Before I joined the others in the commons room, Byrne said he had a gift for me. Charli had dropped by with a book for me again. My girl made a trip just to get me that book, to share more of herself with me. To say the pleasure that ripped through me when I saw another note from her made me weak and hard at the same time was putting it lightly.
This special thing between us made me feel so connected to her. Charli felt free to share things with me this way that I knew were hard for her to share at all. That made me love her a little more. I spent a long time reading over her note today and my chest was tight when I finished.
Cage
,
“Hard is trying to rebuild yourself, piece by piece, with no instruction book, and no clue as to where all the important bits are supposed to go.”

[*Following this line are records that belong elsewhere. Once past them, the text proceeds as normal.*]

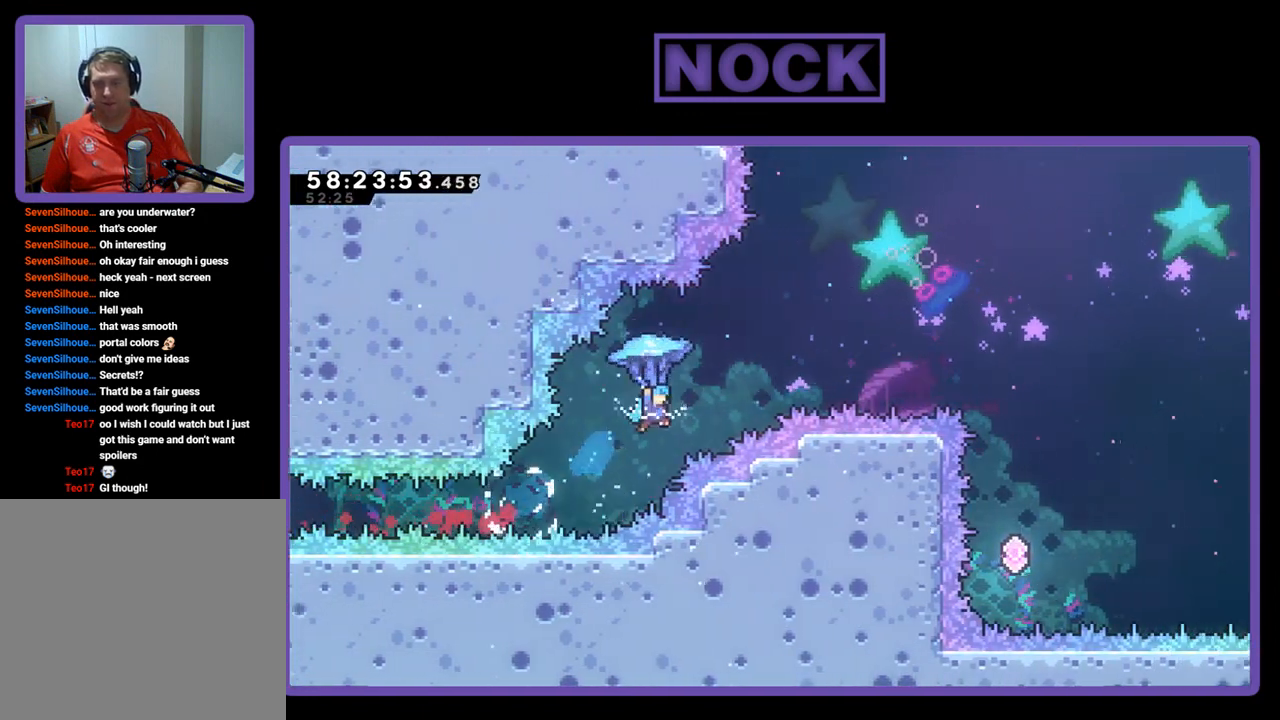
{"buttons": ["R2", "DPAD_UP", "DPAD_RIGHT"], "right_stick": "center", "events": [[33, "CIRCLE", "up"]]}
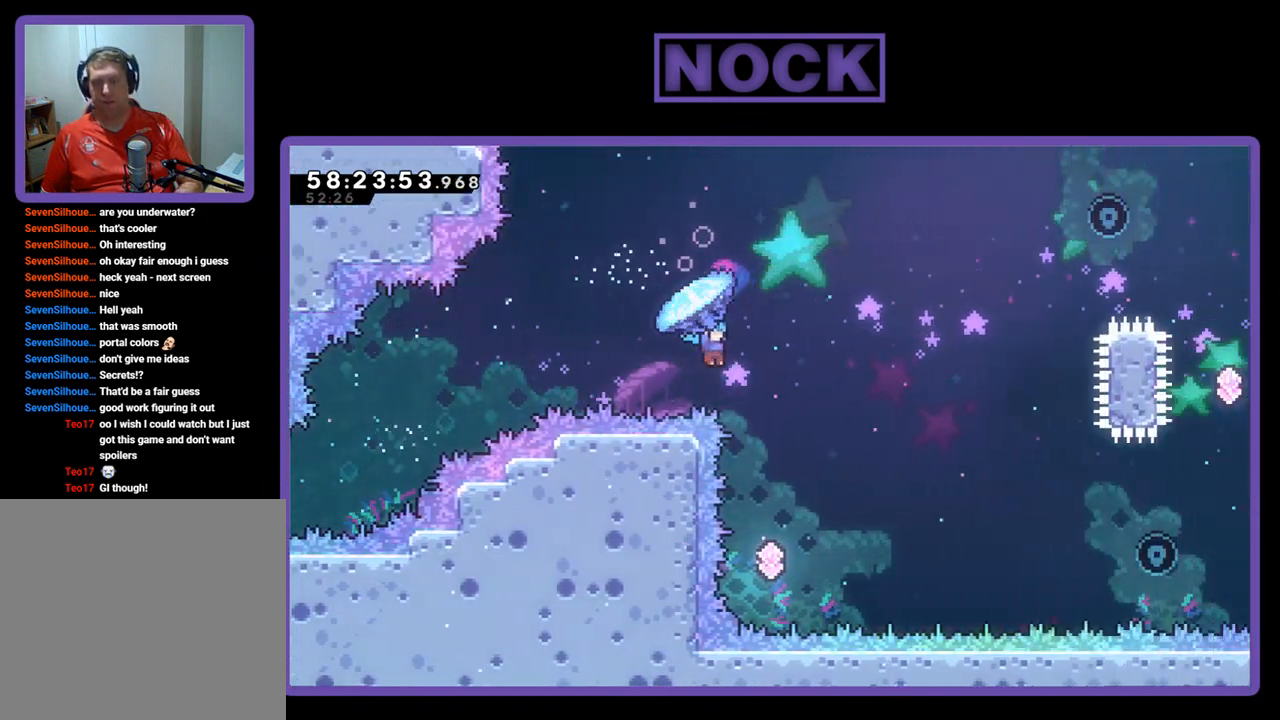
{"buttons": ["DPAD_UP"], "right_stick": "center", "events": [[67, "R2", "up"], [100, "DPAD_RIGHT", "up"], [100, "DPAD_UP", "up"], [500, "DPAD_UP", "down"]]}
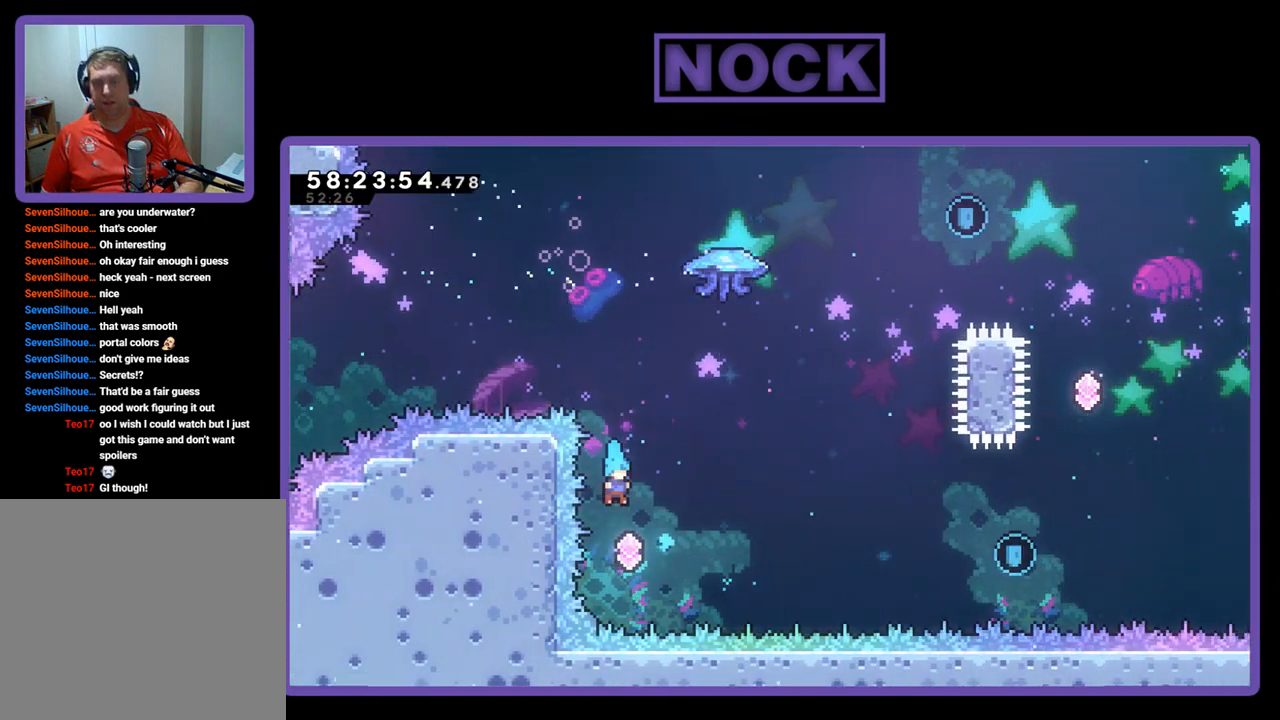
{"buttons": ["R2", "DPAD_UP", "DPAD_RIGHT"], "right_stick": "center", "events": [[33, "DPAD_RIGHT", "down"], [167, "CIRCLE", "down"], [167, "R2", "down"], [467, "CIRCLE", "up"]]}
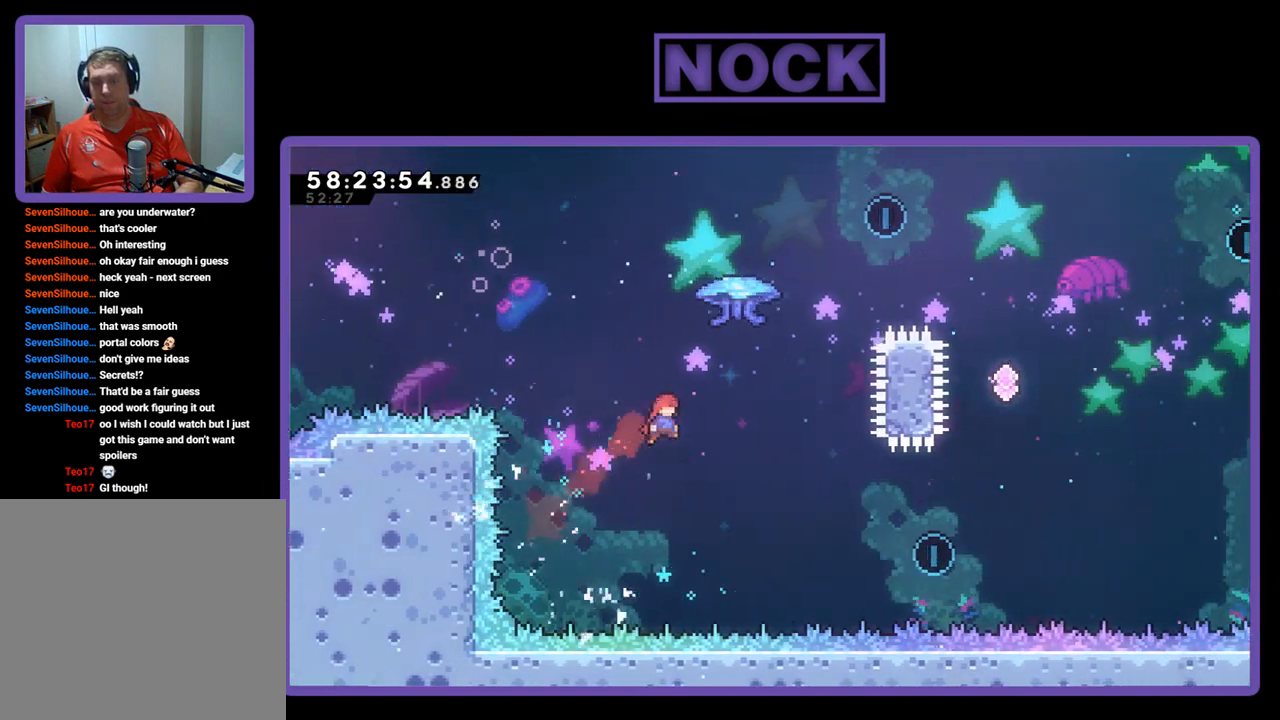
{"buttons": ["CIRCLE", "R2", "DPAD_UP"], "right_stick": "center", "events": [[100, "CIRCLE", "down"], [433, "DPAD_RIGHT", "up"]]}
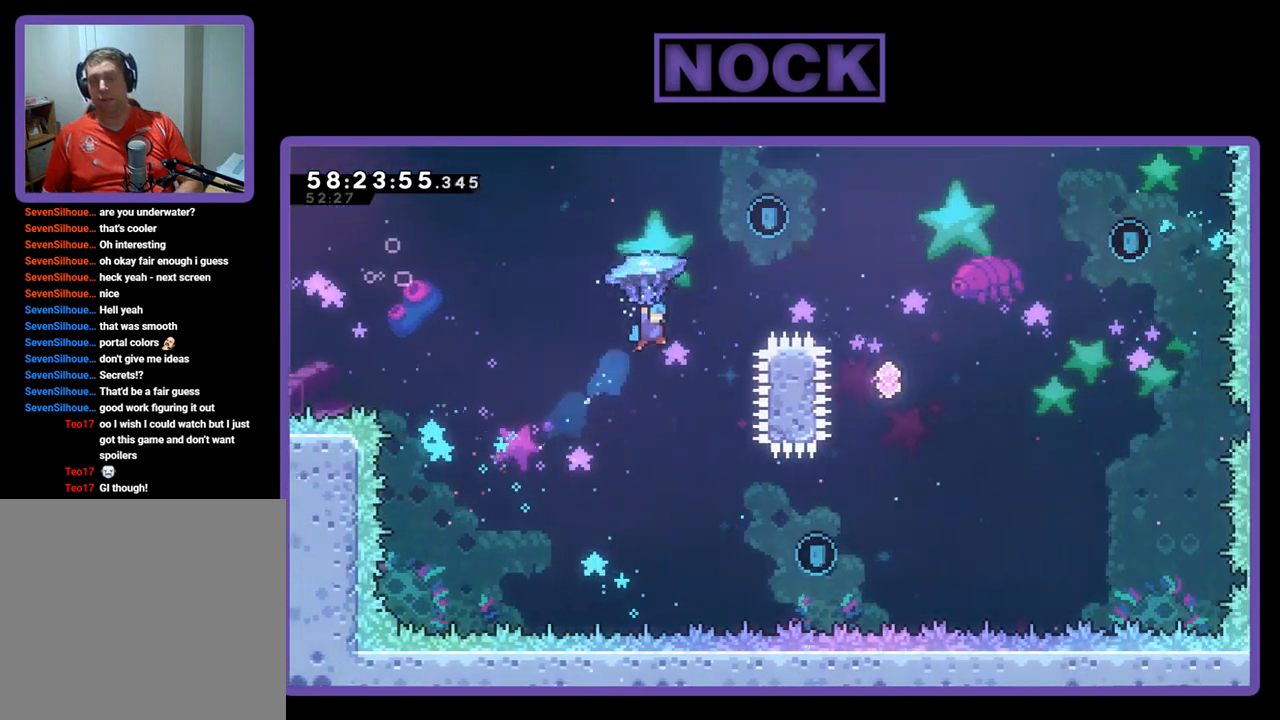
{"buttons": ["R2", "DPAD_UP"], "right_stick": "center", "events": [[167, "DPAD_RIGHT", "down"], [267, "CIRCLE", "up"], [333, "DPAD_RIGHT", "up"]]}
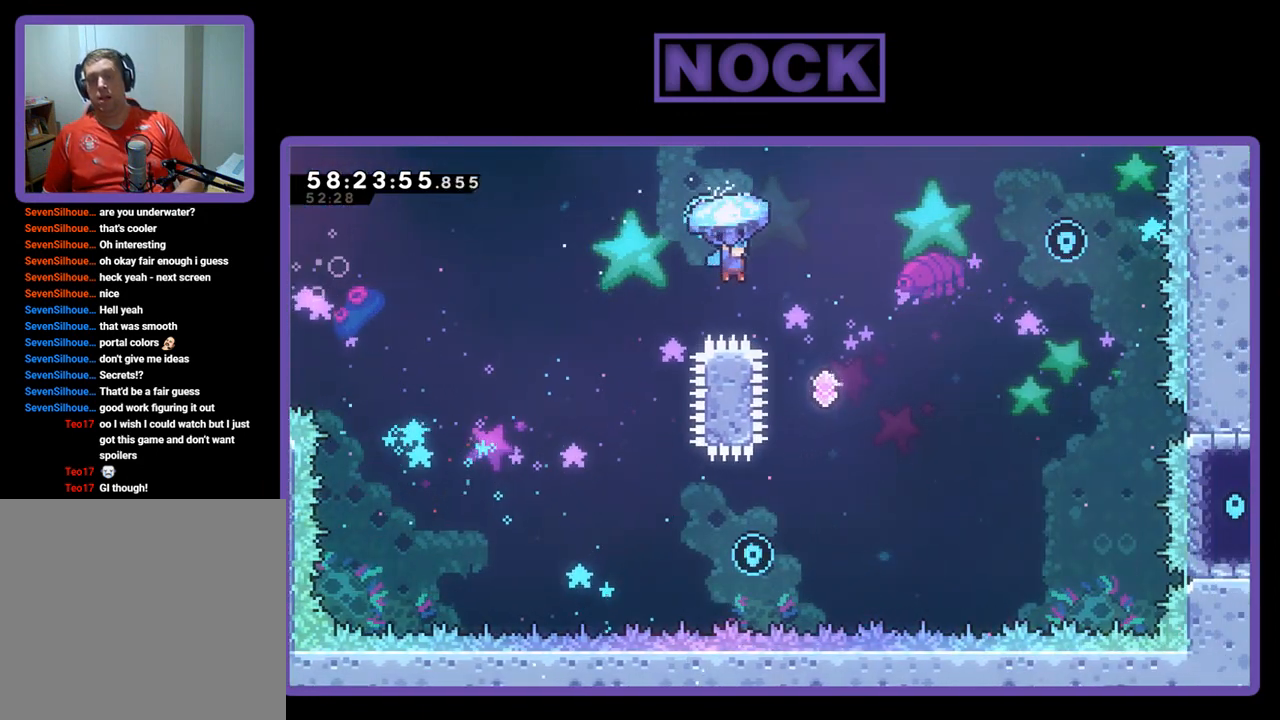
{"buttons": ["R2", "DPAD_RIGHT"], "right_stick": "center", "events": [[67, "DPAD_UP", "up"], [267, "DPAD_RIGHT", "down"]]}
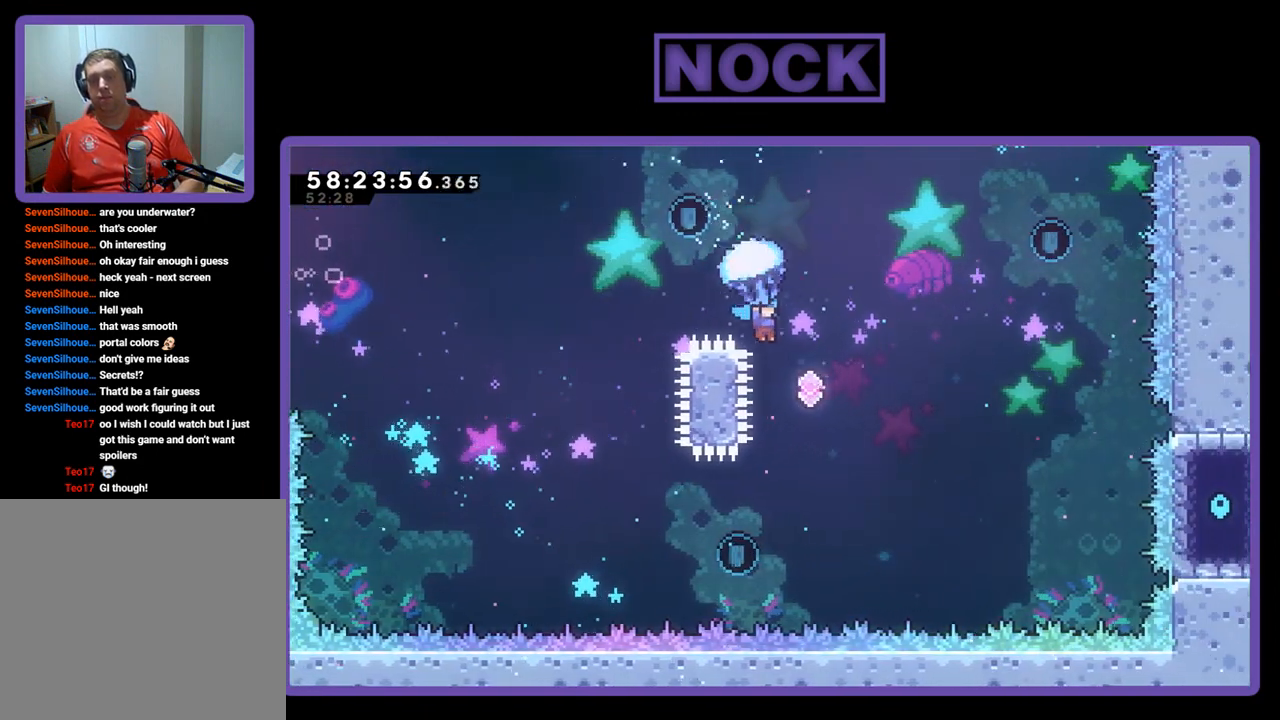
{"buttons": ["DPAD_UP"], "right_stick": "center", "events": [[67, "DPAD_RIGHT", "up"], [267, "DPAD_UP", "down"], [367, "DPAD_RIGHT", "down"], [433, "R2", "up"], [467, "DPAD_RIGHT", "up"]]}
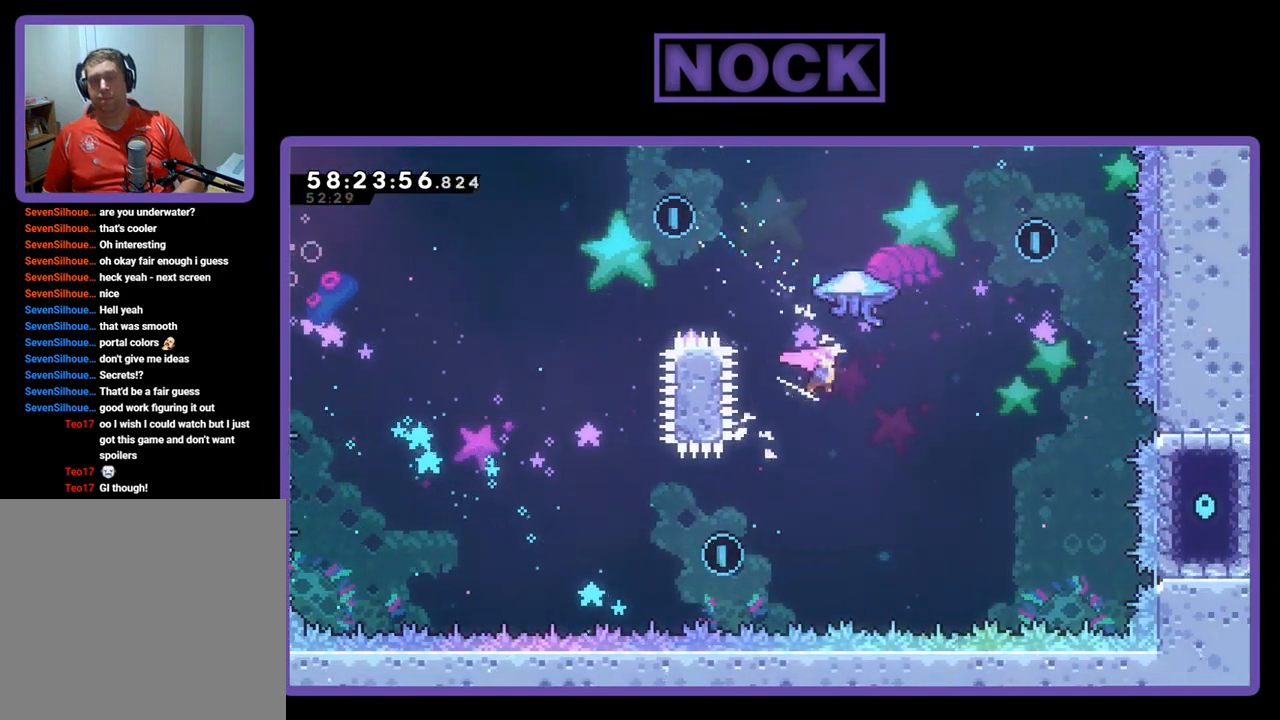
{"buttons": ["CIRCLE", "R2", "DPAD_UP", "DPAD_RIGHT"], "right_stick": "center", "events": [[100, "CIRCLE", "down"], [133, "R2", "down"], [167, "DPAD_RIGHT", "down"]]}
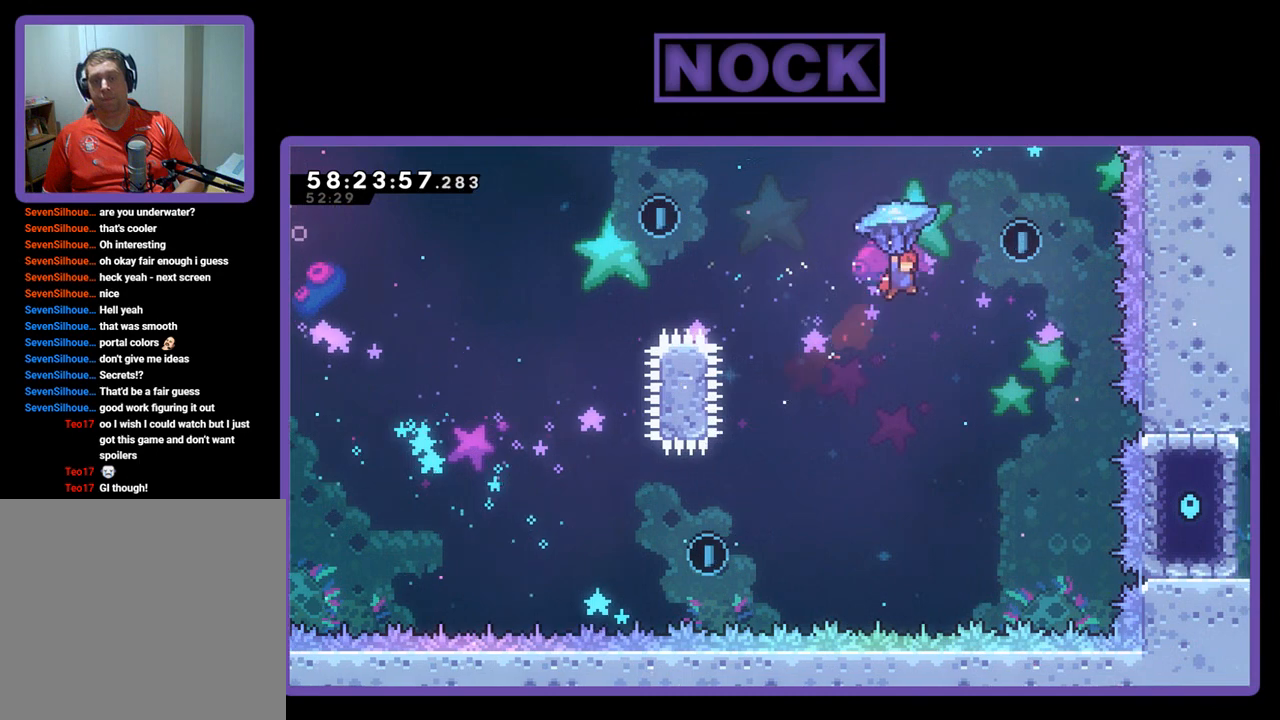
{"buttons": ["R2", "DPAD_LEFT"], "right_stick": "center", "events": [[100, "CIRCLE", "up"], [233, "DPAD_RIGHT", "up"], [233, "DPAD_UP", "up"], [333, "DPAD_LEFT", "down"]]}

I feel like lots of my important bits are you. This thing between us. This city. The library. This cottage. I feel like I could never have put my pieces together back home because they were never there. They were always here. Since I was little, I wanted to go to the city. Not New York or LA because they seemed more dead than alive. Maybe Chicago, I always said. I never thought I might have the courage. Then one day I realized I had it. Just enough. I packed my truck up with no idea where I was going to stay, what I was going to do, or who I was going to meet.
My mama would have been so excited. My mama...she is really the ghost that haunts me. The memory of her and the memory of Tucker both haunted me back home. So maybe back home is my real ghost. My mama died a slow, agonizing death at the hands of cancer. It ate at her body but never her spirit. I didn’t even know until it was almost too late. When I did, I shackled myself to that town hoping that we could save her. My dreams were always beyond those borders though. I think she passed quicker knowing I was holding on. So I could let go. I had dreams and mama wanted me to chase them.